Exercise data

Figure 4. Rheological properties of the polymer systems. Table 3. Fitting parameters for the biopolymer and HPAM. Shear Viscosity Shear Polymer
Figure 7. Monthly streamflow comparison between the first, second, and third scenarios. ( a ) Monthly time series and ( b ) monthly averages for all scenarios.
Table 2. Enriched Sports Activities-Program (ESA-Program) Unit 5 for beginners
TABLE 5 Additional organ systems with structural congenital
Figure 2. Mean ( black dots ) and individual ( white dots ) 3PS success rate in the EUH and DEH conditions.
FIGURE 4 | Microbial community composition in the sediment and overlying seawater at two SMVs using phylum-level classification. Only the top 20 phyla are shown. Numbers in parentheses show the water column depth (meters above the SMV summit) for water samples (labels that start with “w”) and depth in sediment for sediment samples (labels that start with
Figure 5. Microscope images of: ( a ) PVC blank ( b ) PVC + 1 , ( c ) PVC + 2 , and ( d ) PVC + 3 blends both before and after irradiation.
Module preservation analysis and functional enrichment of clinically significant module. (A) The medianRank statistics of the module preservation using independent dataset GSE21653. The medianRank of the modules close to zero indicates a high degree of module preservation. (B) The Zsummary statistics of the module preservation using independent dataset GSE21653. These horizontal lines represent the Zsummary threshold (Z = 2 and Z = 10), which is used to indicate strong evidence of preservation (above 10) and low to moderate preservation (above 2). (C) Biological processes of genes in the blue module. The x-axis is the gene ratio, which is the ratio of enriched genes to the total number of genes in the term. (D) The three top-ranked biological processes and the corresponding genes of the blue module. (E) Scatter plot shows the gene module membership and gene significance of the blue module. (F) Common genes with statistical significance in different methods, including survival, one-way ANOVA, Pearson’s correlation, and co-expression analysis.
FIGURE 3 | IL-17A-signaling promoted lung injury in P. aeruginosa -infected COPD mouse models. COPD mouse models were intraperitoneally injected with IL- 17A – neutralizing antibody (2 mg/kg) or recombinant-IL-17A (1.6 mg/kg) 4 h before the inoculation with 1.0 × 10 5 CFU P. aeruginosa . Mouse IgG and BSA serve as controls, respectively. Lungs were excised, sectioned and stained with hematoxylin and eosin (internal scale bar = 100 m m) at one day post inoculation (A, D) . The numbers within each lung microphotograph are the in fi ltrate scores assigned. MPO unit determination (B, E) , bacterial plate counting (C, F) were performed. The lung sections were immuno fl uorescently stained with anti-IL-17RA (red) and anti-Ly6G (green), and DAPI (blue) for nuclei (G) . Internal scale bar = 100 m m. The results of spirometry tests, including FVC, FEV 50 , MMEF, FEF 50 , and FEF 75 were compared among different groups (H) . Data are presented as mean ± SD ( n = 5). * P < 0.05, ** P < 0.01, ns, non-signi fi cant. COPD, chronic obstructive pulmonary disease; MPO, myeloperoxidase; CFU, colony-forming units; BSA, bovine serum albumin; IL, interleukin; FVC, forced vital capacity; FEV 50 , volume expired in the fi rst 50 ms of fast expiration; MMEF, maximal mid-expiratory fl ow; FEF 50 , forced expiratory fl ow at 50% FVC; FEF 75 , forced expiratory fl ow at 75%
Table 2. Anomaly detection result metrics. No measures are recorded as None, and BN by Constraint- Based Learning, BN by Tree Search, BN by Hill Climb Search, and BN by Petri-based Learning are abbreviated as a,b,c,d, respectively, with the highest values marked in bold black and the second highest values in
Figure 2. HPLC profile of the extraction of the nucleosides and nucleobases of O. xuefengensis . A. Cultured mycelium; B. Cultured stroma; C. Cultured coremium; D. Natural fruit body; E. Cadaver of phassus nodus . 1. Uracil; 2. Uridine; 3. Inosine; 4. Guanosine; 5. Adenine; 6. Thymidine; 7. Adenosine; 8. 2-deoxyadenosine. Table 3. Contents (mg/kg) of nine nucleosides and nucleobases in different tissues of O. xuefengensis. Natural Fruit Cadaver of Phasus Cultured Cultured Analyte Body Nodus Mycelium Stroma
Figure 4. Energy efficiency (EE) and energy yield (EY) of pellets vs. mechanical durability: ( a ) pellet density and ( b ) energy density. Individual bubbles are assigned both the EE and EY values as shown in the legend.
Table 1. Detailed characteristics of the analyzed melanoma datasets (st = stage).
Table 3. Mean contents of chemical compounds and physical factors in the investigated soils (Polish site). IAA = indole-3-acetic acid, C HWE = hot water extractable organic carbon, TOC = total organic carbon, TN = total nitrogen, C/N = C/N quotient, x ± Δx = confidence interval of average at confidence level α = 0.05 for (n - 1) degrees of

What you will do
Tally every line of the data that includes "both". Report the number and nothing more.

Task output
2